Mehmed Hilmî Efendi
Küçük EfendizâdeFotoğraflar
Sanatkâr Hakkında
“Küçük Efendi” nâmıyla anılan Abdülazîz Efendi’nin oğlu olarak 1822'de Ermenâk’ta doğdu. Babasına nisbetle “Küçük Efendizâde” künyesiyle tanınırdı. Eğitimini tamamladıktan sonra 1838'de İstanbul’a giderek Demirkapı civarındaki Ferhâd Paşa Medresesi’ne girdi. Bu esnâda hüsn-i hatta hevesle Kazasker Mustafa İzzet Efendi’den sülüs ve nesih dersleri almaya başladı. İcazetini aldıktan sonra da hocasından bir hayli istifâde etti.

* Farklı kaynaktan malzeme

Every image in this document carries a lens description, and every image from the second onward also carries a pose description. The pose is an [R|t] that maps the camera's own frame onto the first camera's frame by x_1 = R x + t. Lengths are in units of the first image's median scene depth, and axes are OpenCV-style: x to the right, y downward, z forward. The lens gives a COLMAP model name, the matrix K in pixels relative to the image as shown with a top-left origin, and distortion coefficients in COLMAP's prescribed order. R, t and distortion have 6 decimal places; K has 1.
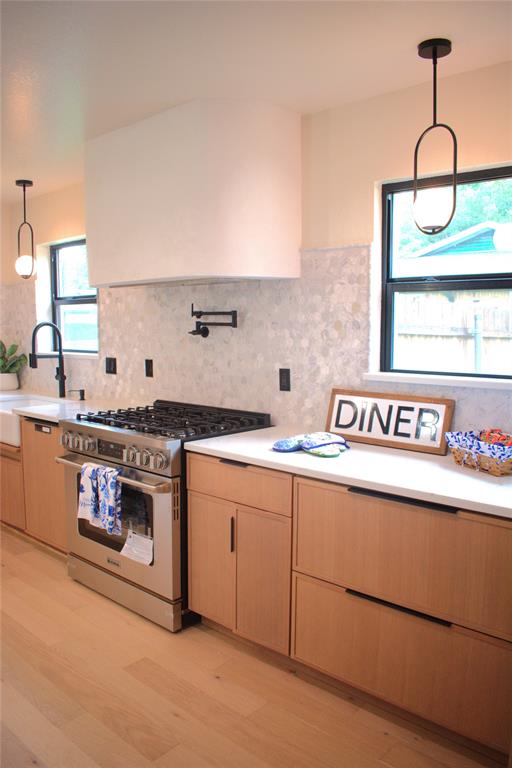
lens RADIAL K [[618.0, 0, 255.1], [0, 618.0, 385.7], [0, 0, 1]] dist [-0.076839, 0.006637]
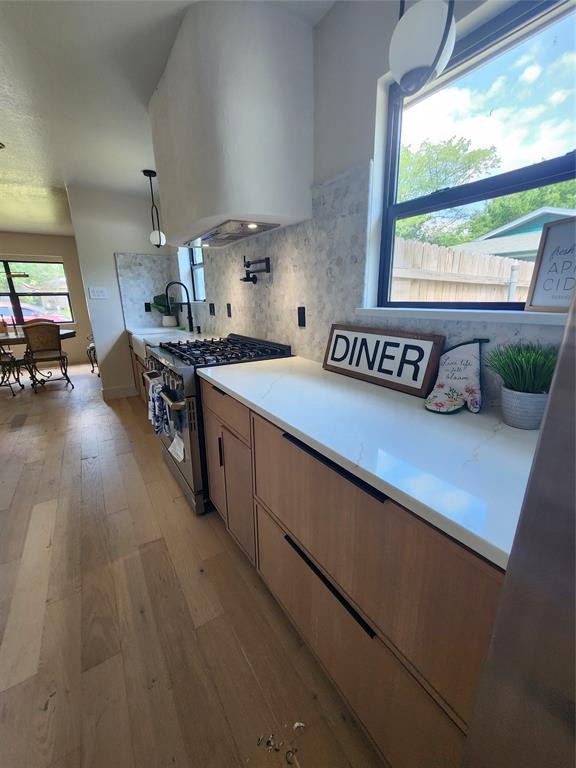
lens RADIAL K [[323.6, 0, 290.1], [0, 323.6, 387.1], [0, 0, 1]] dist [0.002432, -0.000456]
pose [[0.966342, 0.058321, -0.250561, 0.210655], [-0.013494, 0.984114, 0.177023, 0.014807], [0.256905, -0.167684, 0.951778, 0.444027]]
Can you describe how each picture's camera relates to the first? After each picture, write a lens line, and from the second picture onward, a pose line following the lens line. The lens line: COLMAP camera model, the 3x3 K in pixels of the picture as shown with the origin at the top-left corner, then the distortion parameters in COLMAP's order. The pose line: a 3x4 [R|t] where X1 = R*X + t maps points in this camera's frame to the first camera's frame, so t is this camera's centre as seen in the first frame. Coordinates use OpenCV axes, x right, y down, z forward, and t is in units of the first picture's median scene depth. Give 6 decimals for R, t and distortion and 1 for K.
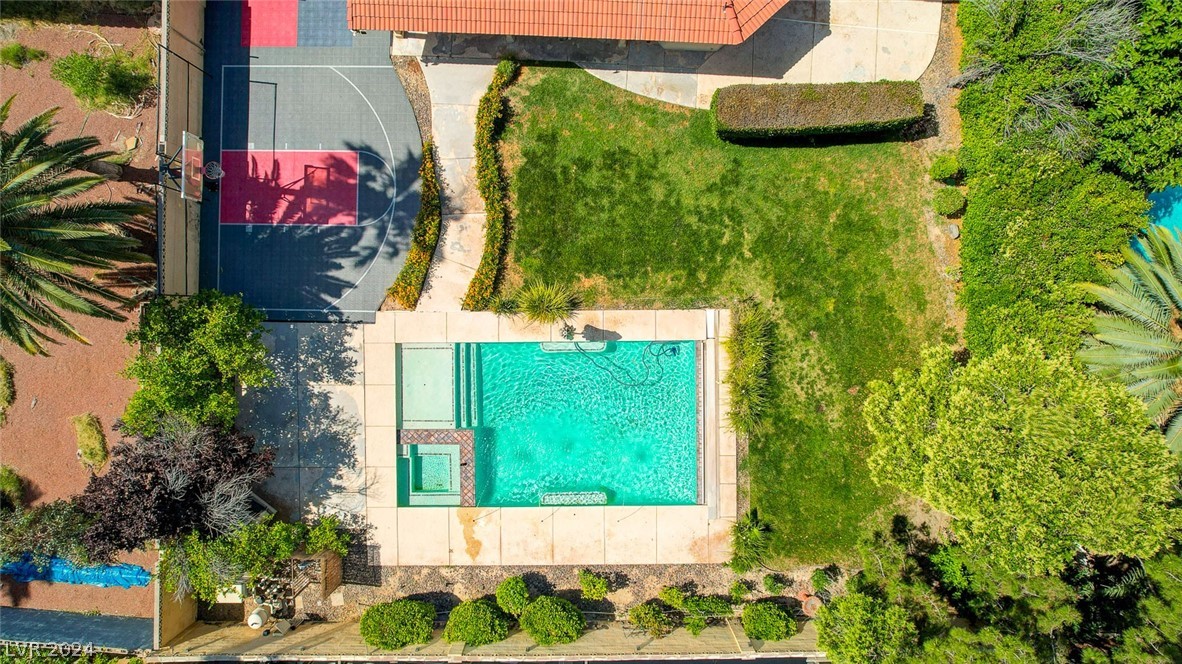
lens RADIAL K [[758.7, 0, 588.2], [0, 758.7, 317.2], [0, 0, 1]] dist [-0.082621, 0.078230]
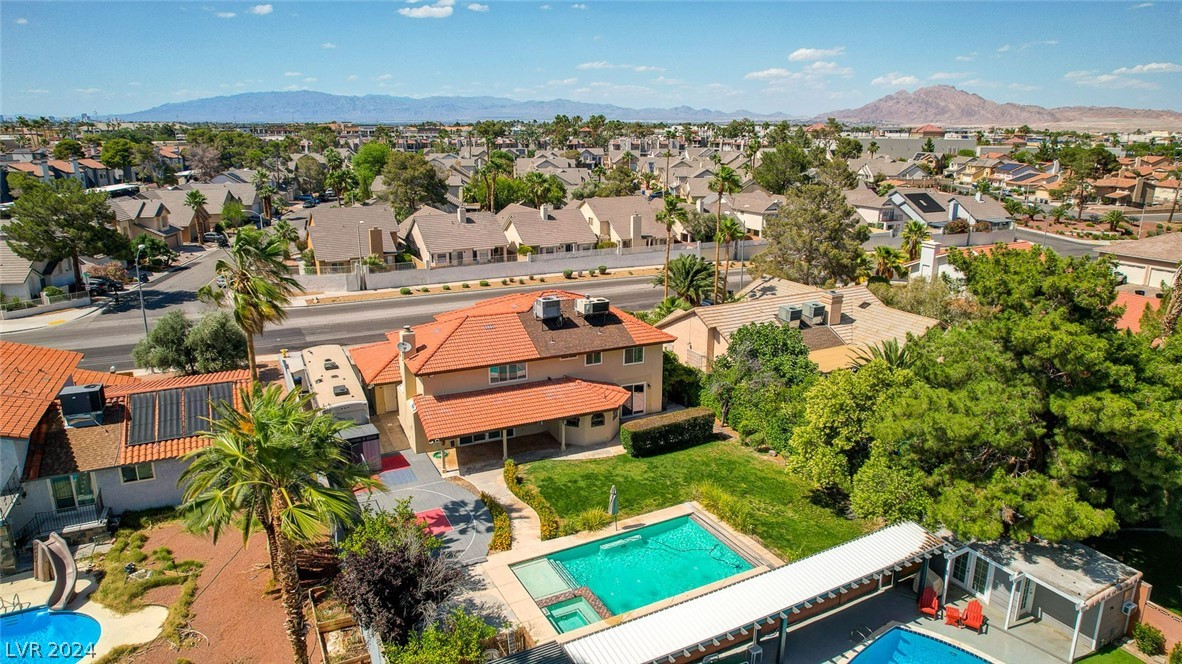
lens RADIAL K [[758.7, 0, 588.2], [0, 758.7, 317.2], [0, 0, 1]] dist [-0.082621, 0.078230]
pose [[0.889294, -0.108688, 0.444234, -0.682857], [0.457333, 0.215408, -0.862813, 1.184638], [-0.001914, 0.970457, 0.241267, 0.235693]]
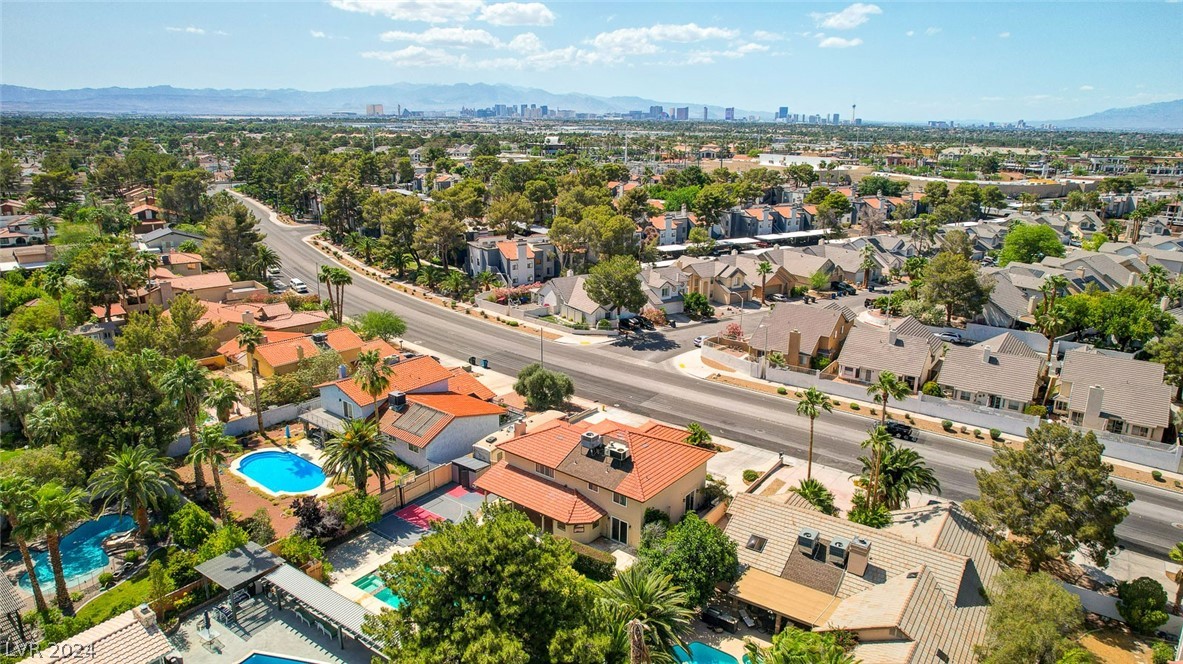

Eğitimini tamamladıktan sonra kadı olarak Siroz, Burgos ve Karaferye’de görev yaptıktan sonra 1862’de İstanbul’a dönerek Meşihât Da’iresi’ne girdi. Nakibü’l-eşrâf olduğu eyyâmda Kazasker Efendi’nin kitâbet hizmetinde bulundu. Hocasının ayrılmasından sonra da uzun müddet bu görevde kaldığı için hattatlar arasında “nakîbü’l-eşrâf kâtibi” lâkabıyla şöhret buldu.
İlâve olarak tayin edildiği Şehzâde Mekteb-i Rüşdîsi hüsn-i hat muallimliğini 1888 yılındaki emekliliğine değin sürdürdü. Bilâhare Sütlüce ve Dâvudpaşa mekteb-i rüşdîlerinin sülüs muallimliğini de uhdesine aldı. 1890’da Meclis-i İdâre-i Emvâl-i Eytâm-ı İlmiyye âzalığına tayin edildi. 1892’de de Bâyezid İnâs Rüşdîsi’nin sülüs muallimliğine getirildi. İlmî rütbesi musûlâ-i Süleymâniyye’den Edirne Müderrisliği’ne yükseltilmiş iken H. 18 Cum‘ade’l-âhire 1318/M. 14 Aralık 1900 tarihinde, Saraçhâne’de Belediye Binası yakınındaki evinde vefât etti. Ancak medfeni hakkında bir bilgiye ulaşılamamıştır.
Hocaları
Talebeleri
İbnü’l-Emin Mahmud Kemal İnal, Son Hattatlar İbnülemin Mahmud Kemal İnal
Şehzâde Mekteb-i Rüşdîsi’nde[1]
uzun müddet yazı hocalığında bulundu. Çocukluk günlerimizde o mektebe
devamımızda kendinden meşk etmişdik… Uzun boylu, beyaz sakallı, yaşlı, kıyafeti
düzgün, kerli-ferli, hâlim, melek-haslet, latîfe-perdâz idi. Bir Remezân gecesi
– şimdiki Belediyye Da’iresi’nin yanındaki
– evine gitmişdik. Yazı yazdığı odada oturmuşduk. Yanında bulunan Sahaf
Abdurrahman Efendi’ye latîfeler etmişdi, pek hoşumuza gitmişdi.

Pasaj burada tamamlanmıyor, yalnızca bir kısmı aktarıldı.